### What you have to do
This task calls for copying each line below that contains "average".

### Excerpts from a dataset
————————

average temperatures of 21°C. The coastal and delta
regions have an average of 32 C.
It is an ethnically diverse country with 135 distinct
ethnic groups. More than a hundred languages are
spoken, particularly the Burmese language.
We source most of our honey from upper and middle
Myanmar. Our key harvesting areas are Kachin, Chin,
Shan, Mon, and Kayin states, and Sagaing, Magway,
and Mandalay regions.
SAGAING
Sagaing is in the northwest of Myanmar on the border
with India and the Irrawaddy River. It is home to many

————————

### Finished exercise
average temperatures of 21°C. The coastal and delta
regions have an average of 32 C.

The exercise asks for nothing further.